2. Make Eye Contact: Just like in the real world, wallflowers don't get noticed. The wallflower is most likely an incredible resource – it's just that nobody knows her because she doesn't put herself out there. Be a participant by commenting, inviting, giving. Show up at your new neighbor's door with a gift. It always goes over well – just remember to button your blouse.
3. You Are a Reflection of Your Mother (Company): Nobody likes a poorly kept lawn except the lazy bum that lives behind it. Maintain your public face on the social networks, shine your shoes, crease your pants, embrace your OCD. It may not be your homepage, but it is a home away from home. Maintaining several of these online presences is work, but so is business.
4. Keep An Open Mind: There's an appropriate cliché for every situation – all your eggs in one basket comes to mind here – but I prefer my grandfather's chestnut: "You drove your ducks to a damn poor market." Poetic, that man was. For a long time it was search, search, search. Before that it was email, email, email. But now you need to integrate your campaign. Search is a staple, a pillar of your online campaign, but we also know that Wikipedia ranks consistently number one in the SERPs. That means you need a Wikipedia page, too. Note: YouTube also ranks well.
5. Become Necessary: Viral marketing is tricky, difficult business. But maybe it doesn't have to be. Maybe if you realign your approach to reflect what you, as an individual enjoy, instead of being a salesperson, you can find a more intuitive connection with what the public wants to see. It's often been said that a salesman sells himself more than the product. So if you want to make linkbait, think about what would cause you to bite first. If you look at your viral attempt and see more corporate talking points than linkable material, it's time for a do-over.
6. Like the People that Like You (Even If You Think They're Annoying): Barack Obama's campaign people did something brilliant, and followed up with something not so brilliant. That makes it a great case study. An Obama fan set up a MySpace page and soon attracted thousands of friends. Instead of competing with his biggest fan, Obama endorsed the site as the official MySpace campaign headquarters. That was the brilliant part. After the page "got too big" for the original operator, the campaign crew took staged a coup to wrest control of the page from their biggest fan. That was the not so brilliant part, even if politics is mean by nature.
7. Watch Your Mouth: Again with the clichés that still hold true – if you don't have anything nice to say, then don't say anything at all. Steve Rubel learned the hard way that stream-of-consciousness blogging can have you saying something you wish you hadn’t. Transparency doesn't mean total access.
8. Don't Be a Fake: Who do we dislike most in civilized society (aside from the violent)? Liars, cheats, and thieves. We don't like them because we view them as betrayers. That principle applies online, too, when your network discovers you're not what you say you are. And the mob's wrath is one that is hard to endure. Ask Edelman PR about their Wal-Marting Across America campaign.

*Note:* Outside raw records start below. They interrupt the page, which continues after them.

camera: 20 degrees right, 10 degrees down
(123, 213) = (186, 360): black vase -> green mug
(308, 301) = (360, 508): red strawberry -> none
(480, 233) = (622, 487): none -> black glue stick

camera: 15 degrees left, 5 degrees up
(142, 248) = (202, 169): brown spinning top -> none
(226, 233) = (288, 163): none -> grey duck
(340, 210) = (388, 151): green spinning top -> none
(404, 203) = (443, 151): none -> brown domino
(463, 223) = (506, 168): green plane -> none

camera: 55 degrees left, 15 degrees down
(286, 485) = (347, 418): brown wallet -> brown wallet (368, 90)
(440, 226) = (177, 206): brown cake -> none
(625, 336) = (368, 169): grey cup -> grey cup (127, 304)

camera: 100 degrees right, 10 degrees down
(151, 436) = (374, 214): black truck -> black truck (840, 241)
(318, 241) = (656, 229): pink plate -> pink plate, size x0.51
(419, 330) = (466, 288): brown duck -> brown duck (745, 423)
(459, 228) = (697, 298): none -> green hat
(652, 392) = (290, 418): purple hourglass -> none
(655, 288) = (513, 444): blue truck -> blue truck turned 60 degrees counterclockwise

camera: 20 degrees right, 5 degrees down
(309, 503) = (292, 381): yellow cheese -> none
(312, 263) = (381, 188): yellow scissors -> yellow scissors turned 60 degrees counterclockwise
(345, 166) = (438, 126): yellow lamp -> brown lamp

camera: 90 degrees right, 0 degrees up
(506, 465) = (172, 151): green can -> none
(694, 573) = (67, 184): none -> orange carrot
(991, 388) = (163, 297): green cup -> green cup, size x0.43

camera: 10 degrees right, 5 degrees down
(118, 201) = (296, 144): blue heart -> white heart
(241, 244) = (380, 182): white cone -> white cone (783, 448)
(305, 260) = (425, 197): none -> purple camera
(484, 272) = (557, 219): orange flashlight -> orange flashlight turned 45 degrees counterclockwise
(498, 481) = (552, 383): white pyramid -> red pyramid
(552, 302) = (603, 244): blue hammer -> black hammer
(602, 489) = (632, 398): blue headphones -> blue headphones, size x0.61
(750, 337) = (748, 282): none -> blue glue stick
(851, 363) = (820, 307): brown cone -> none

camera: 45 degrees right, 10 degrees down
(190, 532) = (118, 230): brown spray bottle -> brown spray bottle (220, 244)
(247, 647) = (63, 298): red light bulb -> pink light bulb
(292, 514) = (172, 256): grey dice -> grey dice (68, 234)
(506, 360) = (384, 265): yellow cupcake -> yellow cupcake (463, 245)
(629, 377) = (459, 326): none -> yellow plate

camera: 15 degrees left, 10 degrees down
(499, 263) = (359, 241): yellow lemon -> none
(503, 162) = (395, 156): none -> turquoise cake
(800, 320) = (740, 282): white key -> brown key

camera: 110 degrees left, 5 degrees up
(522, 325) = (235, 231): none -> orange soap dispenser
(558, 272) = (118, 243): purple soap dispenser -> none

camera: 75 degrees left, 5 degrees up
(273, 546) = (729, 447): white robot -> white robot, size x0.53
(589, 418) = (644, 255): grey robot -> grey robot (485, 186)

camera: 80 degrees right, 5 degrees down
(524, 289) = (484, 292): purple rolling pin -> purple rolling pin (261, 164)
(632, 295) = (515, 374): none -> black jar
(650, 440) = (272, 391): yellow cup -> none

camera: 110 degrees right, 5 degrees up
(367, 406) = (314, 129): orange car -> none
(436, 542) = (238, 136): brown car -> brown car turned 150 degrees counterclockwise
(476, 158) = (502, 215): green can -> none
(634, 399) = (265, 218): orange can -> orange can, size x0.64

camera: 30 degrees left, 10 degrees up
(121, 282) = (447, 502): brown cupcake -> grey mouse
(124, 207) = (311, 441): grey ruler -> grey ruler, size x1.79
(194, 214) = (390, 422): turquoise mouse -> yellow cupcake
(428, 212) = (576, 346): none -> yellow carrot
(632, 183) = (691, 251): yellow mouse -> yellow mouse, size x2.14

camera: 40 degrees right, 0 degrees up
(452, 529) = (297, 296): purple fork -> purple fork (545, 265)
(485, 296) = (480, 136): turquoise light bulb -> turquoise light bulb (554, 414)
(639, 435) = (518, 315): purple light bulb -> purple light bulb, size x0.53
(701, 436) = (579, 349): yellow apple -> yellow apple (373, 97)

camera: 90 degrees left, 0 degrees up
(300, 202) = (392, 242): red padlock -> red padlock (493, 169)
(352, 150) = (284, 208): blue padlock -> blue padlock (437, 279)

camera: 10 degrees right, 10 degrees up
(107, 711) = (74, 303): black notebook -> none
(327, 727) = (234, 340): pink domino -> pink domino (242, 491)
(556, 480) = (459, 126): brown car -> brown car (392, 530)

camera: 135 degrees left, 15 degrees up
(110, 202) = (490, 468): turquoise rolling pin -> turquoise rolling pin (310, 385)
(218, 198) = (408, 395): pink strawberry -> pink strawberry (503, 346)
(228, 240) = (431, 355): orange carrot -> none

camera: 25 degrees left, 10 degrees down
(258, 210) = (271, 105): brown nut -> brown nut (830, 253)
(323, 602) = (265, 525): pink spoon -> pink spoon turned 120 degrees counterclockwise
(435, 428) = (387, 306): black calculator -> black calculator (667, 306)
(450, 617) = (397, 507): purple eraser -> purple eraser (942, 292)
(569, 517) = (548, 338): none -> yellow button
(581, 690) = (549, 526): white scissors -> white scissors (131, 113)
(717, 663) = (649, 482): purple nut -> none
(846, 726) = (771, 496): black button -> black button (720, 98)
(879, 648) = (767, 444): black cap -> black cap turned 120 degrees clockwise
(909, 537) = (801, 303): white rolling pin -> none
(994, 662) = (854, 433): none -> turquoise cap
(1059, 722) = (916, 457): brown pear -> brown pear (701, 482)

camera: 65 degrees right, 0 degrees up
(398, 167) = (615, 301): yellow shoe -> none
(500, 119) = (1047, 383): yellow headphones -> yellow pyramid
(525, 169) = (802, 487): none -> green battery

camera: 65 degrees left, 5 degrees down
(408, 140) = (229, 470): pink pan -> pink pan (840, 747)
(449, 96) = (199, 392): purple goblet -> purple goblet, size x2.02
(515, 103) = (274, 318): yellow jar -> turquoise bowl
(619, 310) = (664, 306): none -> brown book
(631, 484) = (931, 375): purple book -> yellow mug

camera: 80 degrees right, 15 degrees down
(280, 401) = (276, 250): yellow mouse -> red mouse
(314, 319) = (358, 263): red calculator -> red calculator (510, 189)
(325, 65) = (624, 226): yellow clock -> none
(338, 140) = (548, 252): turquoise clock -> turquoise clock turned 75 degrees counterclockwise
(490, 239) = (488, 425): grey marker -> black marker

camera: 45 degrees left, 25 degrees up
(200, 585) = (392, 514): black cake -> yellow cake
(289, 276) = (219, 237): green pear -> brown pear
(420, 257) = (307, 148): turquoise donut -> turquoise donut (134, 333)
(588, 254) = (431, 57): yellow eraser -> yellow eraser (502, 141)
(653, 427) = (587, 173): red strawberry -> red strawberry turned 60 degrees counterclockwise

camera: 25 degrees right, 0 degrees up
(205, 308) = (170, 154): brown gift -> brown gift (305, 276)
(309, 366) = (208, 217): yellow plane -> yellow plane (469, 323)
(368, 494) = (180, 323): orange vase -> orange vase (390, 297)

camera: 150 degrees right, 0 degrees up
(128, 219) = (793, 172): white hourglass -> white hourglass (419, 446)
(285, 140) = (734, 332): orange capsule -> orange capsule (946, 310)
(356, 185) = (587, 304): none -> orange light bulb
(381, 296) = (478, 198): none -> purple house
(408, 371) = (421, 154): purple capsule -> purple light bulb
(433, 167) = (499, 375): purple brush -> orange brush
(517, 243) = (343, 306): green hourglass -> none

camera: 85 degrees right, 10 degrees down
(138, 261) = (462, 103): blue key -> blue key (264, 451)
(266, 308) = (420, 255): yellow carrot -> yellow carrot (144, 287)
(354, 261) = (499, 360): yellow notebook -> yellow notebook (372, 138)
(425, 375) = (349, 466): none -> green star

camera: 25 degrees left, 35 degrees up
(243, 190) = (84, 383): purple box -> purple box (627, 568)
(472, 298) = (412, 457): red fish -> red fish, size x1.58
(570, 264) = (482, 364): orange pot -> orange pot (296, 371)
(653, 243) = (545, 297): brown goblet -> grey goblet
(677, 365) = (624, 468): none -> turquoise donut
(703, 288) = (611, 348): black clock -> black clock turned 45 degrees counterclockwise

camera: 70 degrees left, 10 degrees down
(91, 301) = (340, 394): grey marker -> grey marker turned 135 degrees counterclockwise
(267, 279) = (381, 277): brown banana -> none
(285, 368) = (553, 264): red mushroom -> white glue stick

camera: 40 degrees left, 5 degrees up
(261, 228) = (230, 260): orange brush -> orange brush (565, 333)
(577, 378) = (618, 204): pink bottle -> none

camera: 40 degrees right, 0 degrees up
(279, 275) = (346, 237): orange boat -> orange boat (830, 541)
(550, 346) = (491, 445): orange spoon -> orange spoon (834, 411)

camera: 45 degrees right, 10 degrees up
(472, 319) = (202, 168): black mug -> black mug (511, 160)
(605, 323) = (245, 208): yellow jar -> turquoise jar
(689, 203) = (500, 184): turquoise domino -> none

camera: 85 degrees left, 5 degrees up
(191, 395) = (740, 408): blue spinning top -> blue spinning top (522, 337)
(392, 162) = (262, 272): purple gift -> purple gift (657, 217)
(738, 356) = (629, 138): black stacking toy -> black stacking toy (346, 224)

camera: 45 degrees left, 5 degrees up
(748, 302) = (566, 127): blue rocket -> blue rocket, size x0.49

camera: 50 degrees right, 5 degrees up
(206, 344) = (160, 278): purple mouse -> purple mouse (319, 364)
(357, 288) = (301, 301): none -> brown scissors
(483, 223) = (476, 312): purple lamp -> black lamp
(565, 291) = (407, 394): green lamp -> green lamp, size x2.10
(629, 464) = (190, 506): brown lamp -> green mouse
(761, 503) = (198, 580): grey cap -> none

9. Mind Your Manners: Mom's favorite Bible verse still applies: "Do unto others as you would have them do unto you." Commonly referred to as the Golden Rule on Earth, in Cyberspace, manners and etiquette are becoming increasingly more important. People are getting angry about anonymous drive-by (rude) commentary, salesy and useless comment spam (spam in general constitutes harassment in some form)…the list of ethics and etiquette violations is a long one, so it's probably best to ask yourself: Would I appreciate this if it were done to me?
10. Stay Hip. Right now, MySpace, Facebook, Wikipedia, and YouTube are essential, but they're still relatively new. Few really saw SecondLife coming as a virtual marketplace. Still yet, only the early adopters are talking about Twitter. But change online is swift, and the smart marketer keeps up with what's hot. The last thing you want to do is look outdated. Just don't sell out your core identity in the process.
While that's just ten guidelines out of many, Mom always had one rule that ruled them all: Use your head, dodo bird! This is a thinking man's game. Indeed it is. Good luck with your campaigns.